--- Data for this exercise ---
+---+

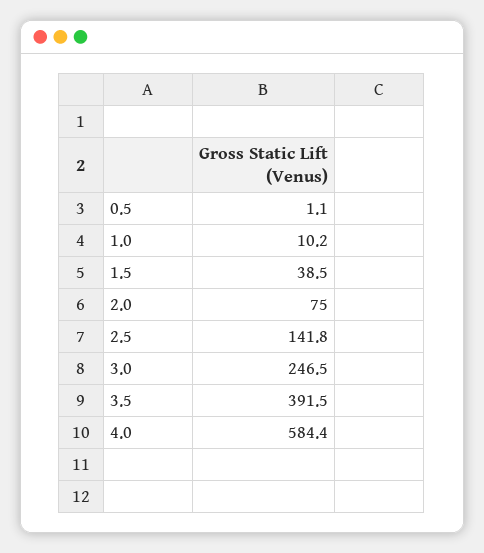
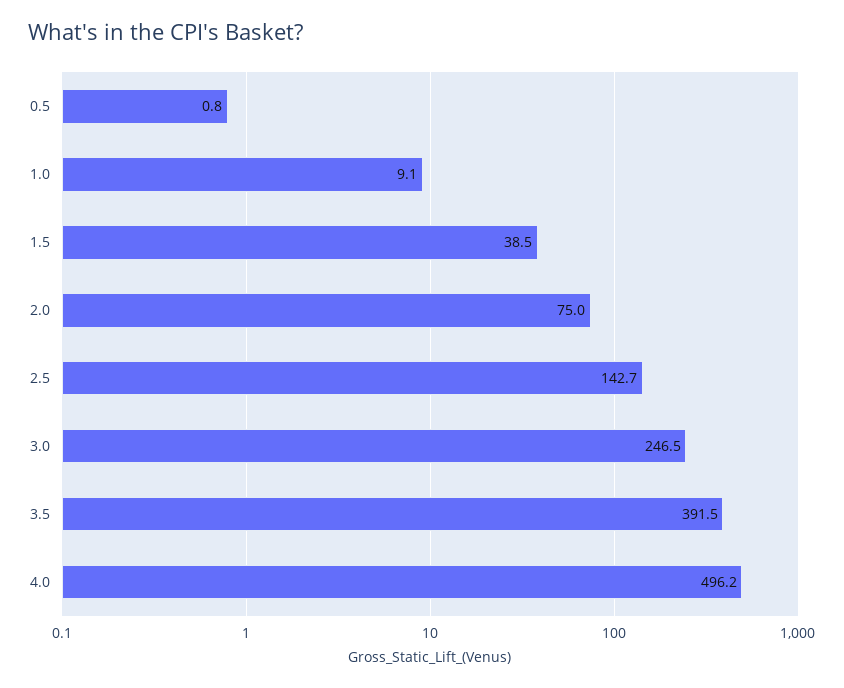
  {
-   "0.5": 1.1,
+   "0.5": 0.8,
-   "1.0": 10.2,
+   "1.0": 9.1,
    "1.5": 38.5,
    "2.0": 75,
-   "2.5": 141.8,
+   "2.5": 142.7,
    "3.0": 246.5,
    "3.5": 391.5,
-   "4.0": 584.4
+   "4.0": 496.2
  }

+---+

--- Task prompt ---
Your answer should be every line above, written out exactly, with no pictures.

--- Response below ---
  {
-   "0.5": 1.1,
+   "0.5": 0.8,
-   "1.0": 10.2,
+   "1.0": 9.1,
    "1.5": 38.5,
    "2.0": 75,
-   "2.5": 141.8,
+   "2.5": 142.7,
    "3.0": 246.5,
    "3.5": 391.5,
-   "4.0": 584.4
+   "4.0": 496.2
  }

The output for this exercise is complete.